Holy cow, y’all, this book is incredible.

I had the amazing blessing to meet Zoraida, the other night, and she said her vision was to have a Charmed style story with latina brujas. And, it is that but it is so much more.

Alejandra grew up in a cluster of powerful, female brujas (witches in Spanish but her family is quick to remind her of the differences between the two) and wants very little to do with the family business. Stuck between her perfect older sister, Lula, and her clairvoyant little sister, Rose, Alex just wants a normal Brooklyn teenage life.

That wish is shattered when she tries to return her powers to the Deos and instead of her powers going missing, her family disappears. Whoops, big time.

She ends up on a trek into the underworld to bring back her family, mashing together Latinx folklore, family ties, heavy magic, and a whole lot of snark.

I grew up in a female-dominated family, with my mama and my little sister, my grandmother, and various aunts.
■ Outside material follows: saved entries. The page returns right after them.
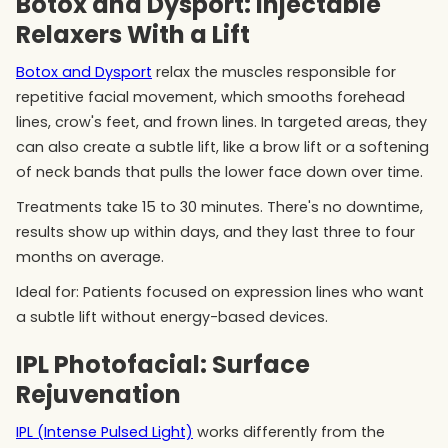
Botox and Dysport: Injectable
Relaxers With a Lift
Botox and Dysport
relax the muscles responsible for
repetitive facial movement, which smooths forehead
lines, crow's feet, and frown lines. In targeted areas, they
can also create a subtle lift, like a brow lift or a softening
of neck bands that pulls the lower face down over time.
Treatments take 15 to 30 minutes. There's no downtime,
results show up within days, and they last three to four
months on average.
Ideal for: Patients focused on expression lines who want
a subtle lift without energy-based devices.
IPL Photofacial: Surface
Rejuvenation
IPL (Intense Pulsed Light)
works differently from the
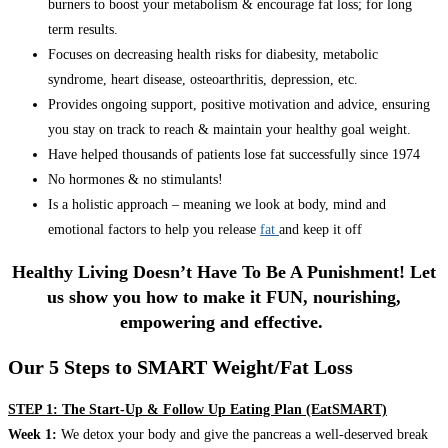
burners to boost your metabolism & encourage fat loss; for long
term results.
Focuses on decreasing health risks for diabesity, metabolic
syndrome, heart disease, osteoarthritis, depression, etc.
Provides ongoing support, positive motivation and advice, ensuring
you stay on track to reach & maintain your healthy goal weight.
Have helped thousands of patients lose fat successfully since 1974
No hormones & no stimulants!
Is a holistic approach – meaning we look at body, mind and
emotional factors to help you release
fat
and keep it off
Healthy Living Doesn’t Have To Be A Punishment! Let
us show you how to make it FUN, nourishing,
empowering and effective.
Our 5 Steps to SMART Weight/Fat Loss
STEP 1: The Start-Up & Follow Up Eating Plan (EatSMART)
Week 1:
We detox your body and give the pancreas a well-deserved break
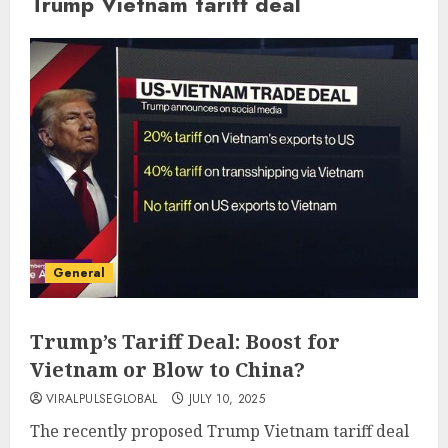
Trump Vietnam tariff deal
General
Trump’s Tariff Deal: Boost for
Vietnam or Blow to China?
VIRALPULSEGLOBAL
JULY 10, 2025
The recently proposed Trump Vietnam tariff deal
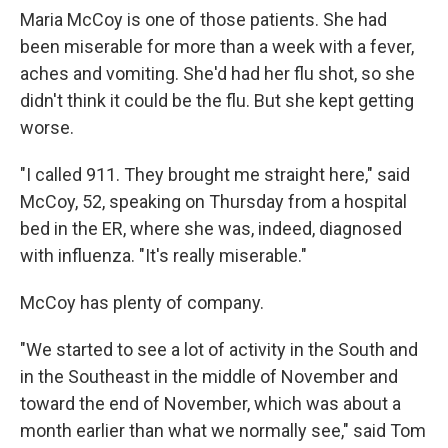
Maria McCoy is one of those patients. She had
been miserable for more than a week with a fever,
aches and vomiting. She'd had her flu shot, so she
didn't think it could be the flu. But she kept getting
worse.
"I called 911. They brought me straight here," said
McCoy, 52, speaking on Thursday from a hospital
bed in the ER, where she was, indeed, diagnosed
with influenza. "It's really miserable."
McCoy has plenty of company.
"We started to see a lot of activity in the South and
in the Southeast in the middle of November and
toward the end of November, which was about a
month earlier than what we normally see," said Tom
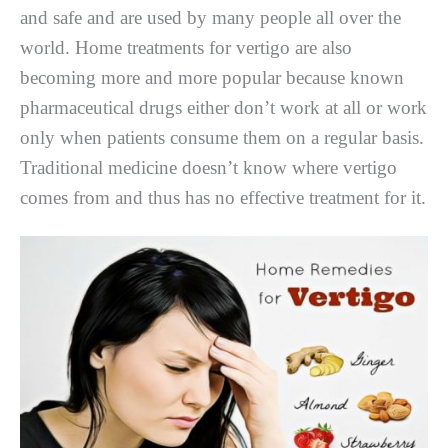
and safe and are used by many people all over the
world. Home treatments for vertigo are also
becoming more and more popular because known
pharmaceutical drugs either don’t work at all or work
only when patients consume them on a regular basis.
Traditional medicine doesn’t know where vertigo
comes from and thus has no effective treatment for it.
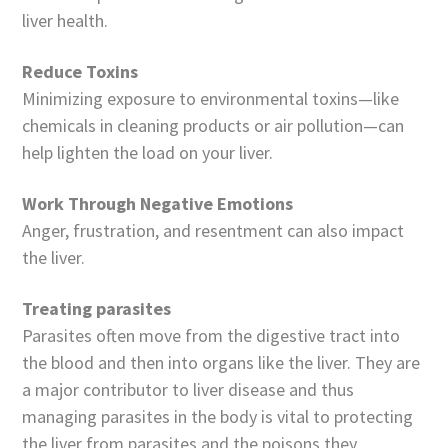
liver health.
Reduce Toxins
Minimizing exposure to environmental toxins—like
chemicals in cleaning products or air pollution—can
help lighten the load on your liver.
Work Through Negative Emotions
Anger, frustration, and resentment can also impact
the liver.
Treating parasites
Parasites often move from the digestive tract into
the blood and then into organs like the liver. They are
a major contributor to liver disease and thus
managing parasites in the body is vital to protecting
the liver from parasites and the poisons they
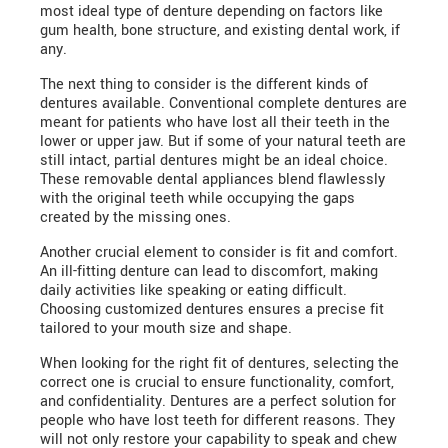
most ideal type of denture depending on factors like
gum health, bone structure, and existing dental work, if
any.
The next thing to consider is the different kinds of
dentures available. Conventional complete dentures are
meant for patients who have lost all their teeth in the
lower or upper jaw. But if some of your natural teeth are
still intact, partial dentures might be an ideal choice.
These removable dental appliances blend flawlessly
with the original teeth while occupying the gaps
created by the missing ones.
Another crucial element to consider is fit and comfort.
An ill-fitting denture can lead to discomfort, making
daily activities like speaking or eating difficult.
Choosing customized dentures ensures a precise fit
tailored to your mouth size and shape.
When looking for the right fit of dentures, selecting the
correct one is crucial to ensure functionality, comfort,
and confidentiality. Dentures are a perfect solution for
people who have lost teeth for different reasons. They
will not only restore your capability to speak and chew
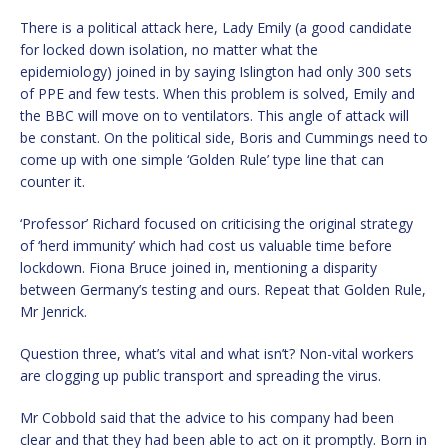
There is a political attack here, Lady Emily (a good candidate
for locked down isolation, no matter what the
epidemiology) joined in by saying Islington had only 300 sets
of PPE and few tests. When this problem is solved, Emily and
the BBC will move on to ventilators. This angle of attack will
be constant. On the political side, Boris and Cummings need to
come up with one simple ‘Golden Rule’ type line that can
counter it.
‘Professor’ Richard focused on criticising the original strategy
of ‘herd immunity’ which had cost us valuable time before
lockdown. Fiona Bruce joined in, mentioning a disparity
between Germany’s testing and ours. Repeat that Golden Rule,
Mr Jenrick.
Question three, what’s vital and what isn’t? Non-vital workers
are clogging up public transport and spreading the virus.
Mr Cobbold said that the advice to his company had been
clear and that they had been able to act on it promptly. Born in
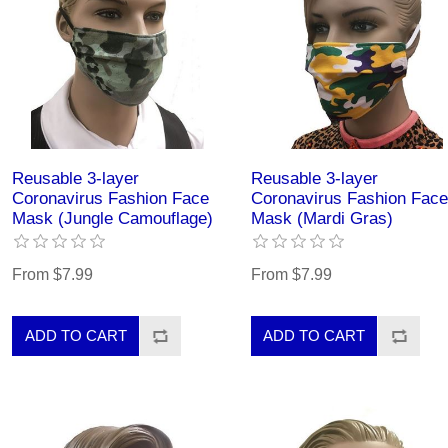
Reusable 3-layer
Reusable 3-layer
Coronavirus Fashion Face
Coronavirus Fashion Face
Mask (Jungle Camouflage)
Mask (Mardi Gras)
From $7.99
From $7.99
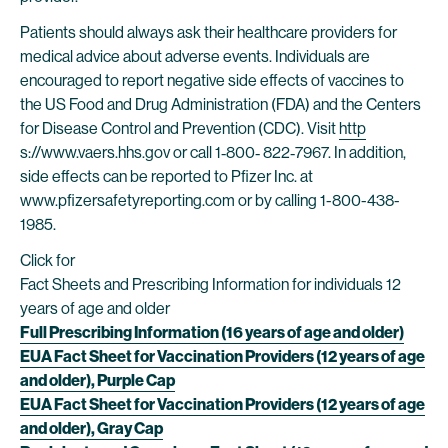
Patients should always ask their healthcare providers for
medical advice about adverse events. Individuals are
encouraged to report negative side effects of vaccines to
the US Food and Drug Administration (FDA) and the Centers
for Disease Control and Prevention (CDC). Visit
http
s://www.vaers.hhs.gov or call 1‐800‐ 822‐7967. In addition,
side effects can be reported to Pfizer Inc. at
www.pfizersafetyreporting.com or by calling 1-800-438-
1985.
Click for
Fact Sheets and Prescribing Information for individuals 12
years of age and older
Full Prescribing Information (16 years of age and older)
EUA Fact Sheet for Vaccination Providers (12 years of age
and older), Purple Cap
EUA Fact Sheet for Vaccination Providers (12 years of age
and older), Gray Cap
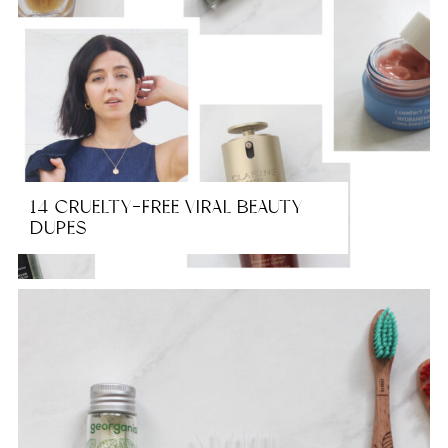
14 CRUELTY-FREE VIRAL BEAUTY
DUPES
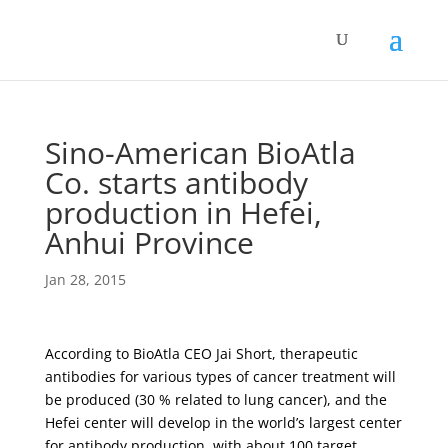
Sino-American BioAtla
Co. starts antibody
production in Hefei,
Anhui Province
Jan 28, 2015
According to BioAtla CEO Jai Short, therapeutic
antibodies for various types of cancer treatment will
be produced (30 % related to lung cancer), and the
Hefei center will develop in the world’s largest center
for antibody production, with about 100 target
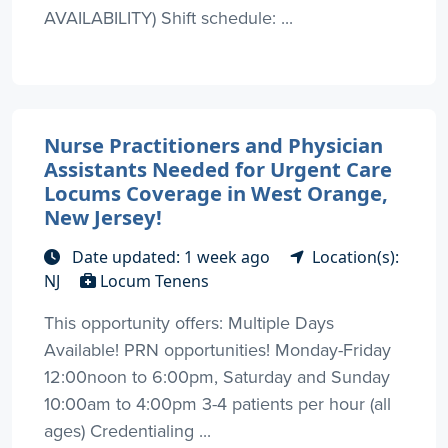
AVAILABILITY) Shift schedule: ...
Nurse Practitioners and Physician
Assistants Needed for Urgent Care
Locums Coverage in West Orange,
New Jersey!
Date updated: 1 week ago
Location(s):
NJ
Locum Tenens
This opportunity offers: Multiple Days
Available! PRN opportunities! Monday-Friday
12:00noon to 6:00pm, Saturday and Sunday
10:00am to 4:00pm 3-4 patients per hour (all
ages) Credentialing ...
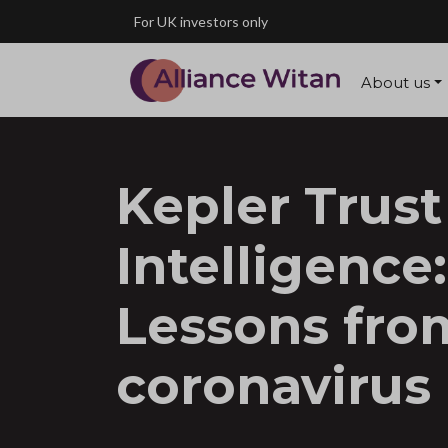
Skip to main content
For UK investors only
About us
Kepler Trust
Intelligence:
Lessons fro
coronavirus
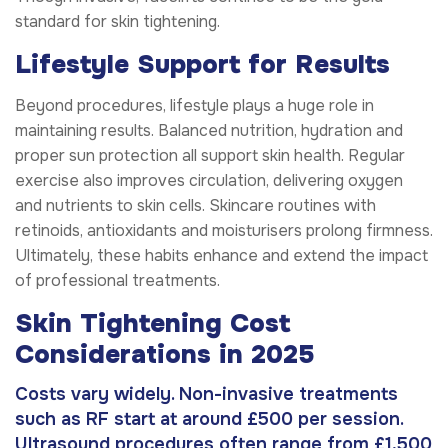
standard for skin tightening.
Lifestyle Support for Results
Beyond procedures, lifestyle plays a huge role in
maintaining results. Balanced nutrition, hydration and
proper sun protection all support skin health. Regular
exercise also improves circulation, delivering oxygen
and nutrients to skin cells. Skincare routines with
retinoids, antioxidants and moisturisers prolong firmness.
Ultimately, these habits enhance and extend the impact
of professional treatments.
Skin Tightening Cost
Considerations in 2025
Costs vary widely. Non-invasive treatments
such as RF start at around £500 per session.
Ultrasound procedures often range from £1,500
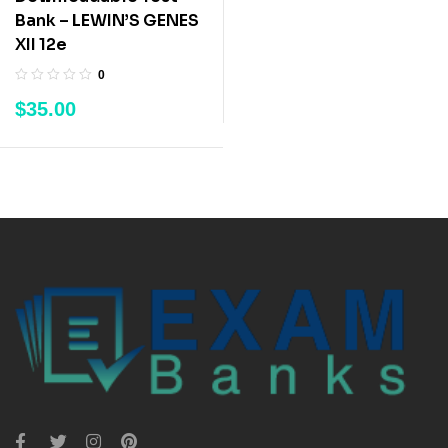
Bank – LEWIN’S GENES
XII 12e
0
$
35.00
Though ethnically different and, well, minus the magic part, that was a warm fuzzy thread that endeared this story to me from the very beginning.

The other piece I absolutely loved was the undertone of bisexuality during the journey. Y’all know by now that I love a good queer story and this one did not disappoint. It wasn’t as much in your face as some but it was a calm, cool stream, running throughout the entire story.

I highly recommend this to fans of the Rick Riordan set for its mythology and adventure. And anyone who loves love, magic, and an incredible story.